The Nun Xenia, known in the world as Eusebia, was the only daughter of an eminent Roman senator.
From her youth she yearned for God. In order to evade the marriage set up for her, she secretly left from her parental home together with two servants devoted to her and they set sail upon a ship.
Meeting up - through the Providence of God - with the head of the monastery of the holy Apostle Andrew, which was situated in the city of Milassa, in Caesarea, she besought him to take her with her companions to Milassa. Having changed her name, she called herself Xenia [which in Greek means "stranger" or “foreigner"].
At Milassa she bought land, built a church in the name of Saint Stephen and founded a woman's monastery. Soon after this the bishop of Milassa, Paul, consecrated Xenia a deaconess, as fully worthy of that calling through virtuous life.
The saint rendered aid to all: for the destitute she was a benefactress, for the grief-stricken she was a comforter, for sinners she was a guide. She possessed deep humility, accounting herself worst and most sinful of all. In her ascetic deeds she was guided by the counsels of the Palestinian ascetic, the Monk Euthymius. By her lofty life Saint Xenia attracted many a soul to salvation.

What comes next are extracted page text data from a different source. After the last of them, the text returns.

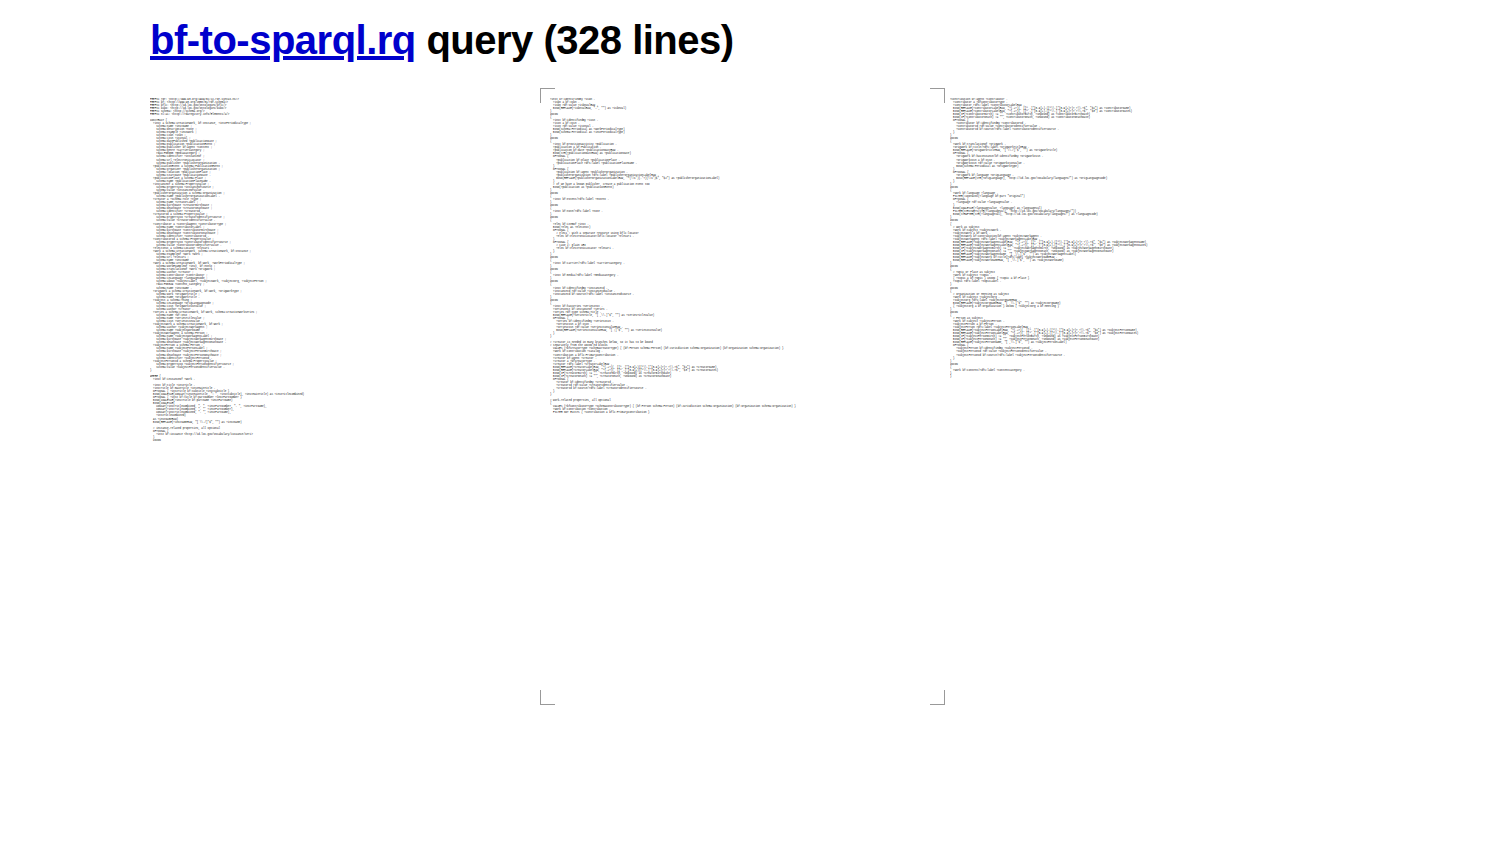bf-to-sparql.rq query (328 lines)
PREFIX rdf: <http://www.w3.org/1999/02/22-rdf-syntax-ns#>
PREFIX bf: <http://www.w3.org/2000/01/rdf-schema#>
PREFIX bflc: <http://id.loc.gov/ontologies/bflc/>
PREFIX bibo: <http://id.loc.gov/ontologies/bibo/>
PREFIX schema: <http://schema.org/>
PREFIX nl:ai: <http://rdaregistry.info/Elements/a/>

CONSTRUCT {
  ?inst a schema:CreativeWork, bf:Instance, ?instPeriodicalType ;
    schema:name ?instName ;
    schema:description ?note ;
    schema:example ?instWork ;
    schema:isbn ?isbn ;
    schema:issn ?issnVal ;
    schema:datePublished ?publicationDate ;
    schema:publication ?publicationEvent ;
    schema:publisher bf:Agent ?content ;
    schema:genre ?carrierCategory ;
    rdau:P60650 ?mediaCategory ;
    schema:identifier ?instanceOf ;
    schema:url ?electronicLocator ;
    schema:publisher ?publisherOrganization .
  ?publicationEvent a schema:PublicationEvent ;
    schema:organizer ?publisherOrganization ;
    schema:location ?publicationPlace ;
    schema:startDate ?publicationDate .
  ?publicationPlace a schema:Place ;
    schema:name ?publicationPlaceName .
  ?instanceOf a schema:PropertyValue ;
    schema:propertyID ?instanceOfSource ;
    schema:value ?instanceOfValue .
  ?publisherOrganization a schema:Organization ;
    schema:name ?publisherOrganizationLabel .
  ?creator a ?schema:role ?type ;
    schema:name ?creatorLabel ;
    schema:birthDate ?creatorBirthDate ;
    schema:deathDate ?creatorDeathDate ;
    schema:identifier ?creatorId .
  ?creatorId a schema:PropertyValue ;
    schema:propertyID ?creatorIdentifierSource ;
    schema:value ?creatorIdentifierValue .
  ?contributor a ?contribAgent ?contributorType ;
    schema:name ?contributorLabel ;
    schema:birthDate ?contributorBirthDate ;
    schema:deathDate ?contributorDeathDate ;
    schema:identifier ?contributorId .
  ?contributorId a schema:PropertyValue ;
    schema:propertyID ?contributorIdentifierSource ;
    schema:value ?contributorIdentifierValue .
  ?electInst a schema:Locator ?elecUri .
  ?work a schema:CreativeWork, schema:CreativeWork, bf:Instance ;
    schema:exampleOf ?work ?work ;
    schema:url ?elecUri ;
    schema:name ?instName .
  ?work a schema:CreativeWork, bf:Work, ?workPeriodicalType ;
    schema:workExampleOf ?inst, bf:eInst ;
    schema:translationOf ?work ?origwork ;
    schema:author ?creator ;
    schema:contributor ?contributor ;
    schema:inLanguage ?languageCode ;
    schema:about ?subjectLabel, ?subjectWork, ?subjectOrg, ?subjectPerson ;
    rdau:P60049 ?content_category ;
    schema:name ?instName .
  ?origwork a schema:CreativeWork, bf:Work, ?origworkType ;
    schema:work ?origworkTitle ;
    schema:name ?origworkTitle .
  ?subject a schema:Thing ;
    schema:inLanguage ?origLanguageCode ;
    schema:issn ?origworkIssnValue ;
    schema:author ?creator .
  ?series a schema:CreativeWork, bf:Work, schema:CreativeWorkSeries ;
    schema:name ?bf:Inst ;
    schema:name ?seriesTitleValue ;
    schema:issn ?seriesIssnValue .
  ?subjectWork a schema:CreativeWork, bf:Work ;
    schema:author ?subjectWorkAgent ;
    schema:name ?subjectWorkName .
  ?subjectWorkAgent a schema:Person ;
    schema:name ?subjectWorkAgentLabel ;
    schema:birthDate ?subjectWorkAgentBirthDate ;
    schema:deathDate ?subjectWorkAgentDeathDate .
  ?subjectPerson a schema:Person ;
    schema:name ?subjectPersonLabel ;
    schema:birthDate ?subjectPersonBirthDate ;
    schema:deathDate ?subjectPersonDeathDate ;
    schema:identifier ?subjectPersonId .
  ?subjectPersonId a schema:PropertyValue ;
    schema:propertyID ?subjectPersonIdentifierSource ;
    schema:value ?subjectPersonIdentifierValue .
}

WHERE {
  ?inst bf:instanceOf ?work .

  ?inst bf:title ?instTitle .
  ?instTitle bf:mainTitle ?instMainTitle .
  OPTIONAL { ?instTitle bf:subtitle ?instSubtitle }
  BIND(COALESCE(CONCAT(?instMainTitle, ": ", ?instSubtitle), ?instMainTitle) AS ?instTitleCombined)
  OPTIONAL { ?inst bf:title bf:partNumber ?instPartNumber }
  BIND(COALESCE(?instTitle bf:partName ?instPartName)
  BIND(COALESCE(
    CONCAT(?instTitleCombined, ". ", ?instPartNumber, ". ", ?instPartName),
    CONCAT(?instTitleCombined, ". ", ?instPartNumber),
    CONCAT(?instTitleCombined, ". ", ?instPartName),
    ?instTitleCombined)
  AS ?instNameRaw)
  BIND(REPLACE(?instNameRaw, "[ \\./]*$", "") AS ?instName)

  # instance-related properties, all optional
  OPTIONAL {
    ?inst bf:issuance <http://id.loc.gov/vocabulary/issuance/seri>
  }
  UNION
?inst bf:identifiedBy ?isbn .
  ?isbn a bf:Isbn .
  ?isbn rdf:value ?isbnValRaw .
  BIND(REPLACE(?isbnValRaw, "-", "") AS ?isbnVal)
}
UNION
{
  ?inst bf:identifiedBy ?issn .
  ?issn a bf:Issn .
  ?issn rdf:value ?issnVal .
  BIND(schema:Periodical AS ?workPeriodicalType)
  BIND(schema:Periodical AS ?instPeriodicalType)
}
UNION
{
  ?inst bf:provisionActivity ?publication .
  ?publication a bf:Publication .
  ?publication bf:date ?publicationDateRaw .
  BIND(STR(?publicationDateRaw) AS ?publicationDate)
  OPTIONAL {
    ?publication bf:place ?publicationPlace .
    ?publicationPlace rdfs:label ?publicationPlaceName .
  }
  OPTIONAL {
    ?publication bf:agent ?publisherOrganization .
    ?publisherOrganization rdfs:label ?publisherOrganizationLabelRaw .
    BIND(REPLACE(?publisherOrganizationLabelRaw, "^(\\s*)(.*?)(\\s*)$", "$2") AS ?publisherOrganizationLabel)
  }
  # If we have a known publisher, create a publication event too
  BIND(?publication as ?publicationEvent)
}
UNION
{
  ?inst bf:extent/rdfs:label ?extent .
}
UNION
{
  ?inst bf:note/rdfs:label ?note .
}
UNION
{
  ?elec bf:itemOf ?inst .
  BIND(?elec AS ?elecInst)
  OPTIONAL {
    # elec1 : with a separate resource using bflc:locator
    ?elec bf:electronicLocator/bflc:locator ?elecUri .
  }
  OPTIONAL {
    # case 2: plain URI
    ?elec bf:electronicLocator ?elecUri .
  }
}
UNION
{
  ?inst bf:carrier/rdfs:label ?carrierCategory .
}
UNION
{
  ?inst bf:media/rdfs:label ?mediaCategory .
}
UNION
{
  ?inst bf:identifiedBy ?instanceId .
  ?instanceId rdf:value ?instanceIdValue .
  ?instanceId bf:source/rdfs:label ?instanceIdSource .
}
UNION
{
  ?inst bf:hasSeries ?seriesInst .
  ?seriesInst bf:instanceOf ?series .
  ?series rdf:type schema:Title .
  BIND(REPLACE(?seriesTitle, "[ ,\\.]*$", "") AS ?seriesTitleValue)
  OPTIONAL {
    ?series bf:identifiedBy ?seriesIssn .
    ?seriesIssn a bf:Issn .
    ?seriesIssn rdf:value ?seriesIssnValueRaw .
    BIND(REPLACE(?seriesIssnValueRaw, "[ ;]*$", "") AS ?seriesIssnValue)
  }
}

# ?creator is needed in many branches below, so it has to be bound
# separately from the UNION'ed blocks
  VALUES (?bfCreatorType ?schemaCreatorType) { (bf:Person schema:Person) (bf:Jurisdiction schema:Organization) (bf:Organization schema:Organization) }
  ?work bf:contribution ?catalog .
  ?contribution a bflc:PrimaryContribution .
  ?creator bf:agent ?creator .
  ?creator a ?bfCreatorType .
  ?creator rdfs:label ?creatorLabelRaw .
  BIND(REPLACE(?creatorLabelRaw, "^(.+?)(, [[^,.]*[0-9]+)([^\\.]*[0-9]+)?)?,?\\.?$", "$1") AS ?creatorName)
  BIND(REPLACE(?creatorLabelRaw, "^(.+?)(, [[^,.]*[0-9]+)([^\\.]*[0-9]+)?)?,?\\.?$", "$3") AS ?creatorDates)
  BIND(IF(?creatorBirth) != "", ?creatorBirth, ?unbound) as ?creatorBirthDate)
  BIND(IF(?creatorDeath) != "", ?creatorDeath, ?unbound) as ?creatorDeathDate)
  OPTIONAL {
    ?creator bf:identifiedBy ?creatorId .
    ?creatorId rdf:value ?creatorIdentifierValue .
    ?creatorId bf:source/rdfs:label ?creatorIdentifierSource .
  }
}

# work-related properties, all optional
{
  VALUES (?bfContributorType ?schemaContributorType) { (bf:Person schema:Person) (bf:Jurisdiction schema:Organization) (bf:Organization schema:Organization) }
  ?work bf:contribution ?contribution .
  FILTER NOT EXISTS { ?contribution a bflc:PrimaryContribution }
?contribution bf:agent ?contributor .
  ?contributor a ?bfContributorType .
  ?contributor rdfs:label ?contributorLabelRaw .
  BIND(REPLACE(?contributorLabelRaw, "^(.+?)(, [[^,.]*[0-9]+)-([^\\.]*[0-9]+)?)?,?\\.?$", "$1") AS ?contributorName)
  BIND(REPLACE(?contributorLabelRaw, "^(.+?)(, [[^,.]*[0-9]+)-([^\\.]*[0-9]+)?)?,?\\.?$", "$3") AS ?contributorDates)
  BIND(IF(?contributorBirth) != "", ?contributorBirth, ?unbound) as ?contributorBirthDate)
  BIND(IF(?contributorDeath) != "", ?contributorDeath, ?unbound) as ?contributorDeathDate)
  OPTIONAL {
    ?contributor bf:identifiedBy ?contributorId .
    ?contributorId rdf:value ?contributorIdentifierValue .
    ?contributorId bf:source/rdfs:label ?contributorIdentifierSource .
  }
}
UNION
{
  ?work bf:translationOf ?origwork .
  ?origwork bf:title/rdfs:label ?origworkTitleRaw .
  BIND(REPLACE(?origworkTitleRaw, "[ \\./]*$", "") AS ?origworkTitle)
  OPTIONAL {
    ?origwork bf:hasInstance/bf:identifiedBy ?origworkIssn .
    ?origworkIssn a bf:Issn .
    ?origworkIssn rdf:value ?origworkIssnValue .
    BIND(schema:Periodical AS ?origworkType)
  }
  OPTIONAL {
    ?origwork bf:language ?origLanguage .
    BIND(REPLACE(STR(?origLanguage), "http://id.loc.gov/vocabulary/languages/") as ?origLanguageCode)
  }
}
UNION
{
  ?work bf:language ?language .
  FILTER(!CONTAINS(?language bf:part "original")
  OPTIONAL {
    ?language rdf:value ?languageValue .
  }
  BIND(COALESCE(?languageValue, ?language) AS ?languageVal)
  FILTER(STRSTARTS(STR(?languageVal), "http://id.loc.gov/vocabulary/languages/"))
  BIND(STRAFTER(STR(?languageVal), "http://id.loc.gov/vocabulary/languages/") AS ?languageCode)
}
UNION
{
  # Work as subject
  ?work bf:subject ?subjectWork .
  ?subjectWork a bf:Work .
  ?subjectWork bf:contribution/bf:agent ?subjectWorkAgent .
  ?subjectWorkAgent rdfs:label ?subjectWorkAgentLabelRaw .
  BIND(REPLACE(?subjectWorkAgentLabelRaw, "^(.+?)(, [[^,.]*[0-9]+)-([^\\.]*[0-9]+)?)?,?\\.?$", "$1") AS ?subjectWorkAgentName)
  BIND(REPLACE(?subjectWorkAgentLabelRaw, "^(.+?)(, [[^,.]*[0-9]+)-([^\\.]*[0-9]+)?)?,?\\.?$", "$3") AS ?subjectWorkAgentDates)
  BIND(IF(?subjectWorkAgentBirth) != "", ?subjectWorkAgentBirth, ?unbound) as ?subjectWorkAgentBirthDate)
  BIND(IF(?subjectWorkAgentDeath) != "", ?subjectWorkAgentDeath, ?unbound) as ?subjectWorkAgentDeathDate)
  BIND(REPLACE(?subjectWorkAgentName, "[ ,\\.]*$", "") AS ?subjectWorkAgentLabel)
  BIND(REPLACE(?subjectWork bf:title/rdfs:label ?subjectWorkNameRaw .
  BIND(REPLACE(?subjectWorkNameRaw, "[ ,\\.]*$", "") AS ?subjectWorkName)
}
UNION
{
  # Topic or Place as subject
  ?work bf:subject ?topic .
  { ?topic a bf:Topic } UNION { ?topic a bf:Place }
  ?topic rdfs:label ?topicLabel .
}
UNION
{
  # Organization or Meeting as subject
  ?work bf:subject ?subjectOrg .
  ?subjectOrg rdfs:label ?subjectOrgNameRaw .
  BIND(REPLACE(?subjectOrgNameRaw, "[ ,\\.]*$", "") AS ?subjectOrgName)
  { ?subjectOrg a bf:Organization } UNION { ?subjectOrg a bf:Meeting }
}
UNION
{
  # Person as subject
  ?work bf:subject ?subjectPerson .
  ?subjectPerson a bf:Person .
  ?subjectPerson rdfs:label ?subjectPersonLabelRaw .
  BIND(REPLACE(?subjectPersonLabelRaw, "^(.+?)(, [[^,.]*[0-9]+)-([^\\.]*[0-9]+)?)?,?\\.?$", "$1") AS ?subjectPersonName)
  BIND(REPLACE(?subjectPersonLabelRaw, "^(.+?)(, [[^,.]*[0-9]+)-([^\\.]*[0-9]+)?)?,?\\.?$", "$3") AS ?subjectPersonDates)
  BIND(IF(?subjectPersonBirth) != "", ?subjectPersonBirth, ?unbound) as ?subjectPersonBirthDate)
  BIND(IF(?subjectPersonDeath) != "", ?subjectPersonDeath, ?unbound) as ?subjectPersonDeathDate)
  BIND(REPLACE(?subjectPersonName, "[ ,\\.]*$", "") AS ?subjectPersonLabel)
  OPTIONAL {
    ?subjectPerson bf:identifiedBy ?subjectPersonId .
    ?subjectPersonId rdf:value ?subjectPersonIdentifierValue .
    ?subjectPersonId bf:source/rdfs:label ?subjectPersonIdentifierSource .
  }
}
UNION
{
  ?work bf:content/rdfs:label ?contentCategory .
}
}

The death of the holy virgin, during a time of prayer, was marked by the Lord with the appearance over the monastery in the heavens of an apparition in the form of a luminous crown with a radiant cross amidst it, which accompanied the body of the saint when it was carried into the city to the people, and it stayed until the moment of burial. Many of the sick, having touched to the remains of the saint, received healing.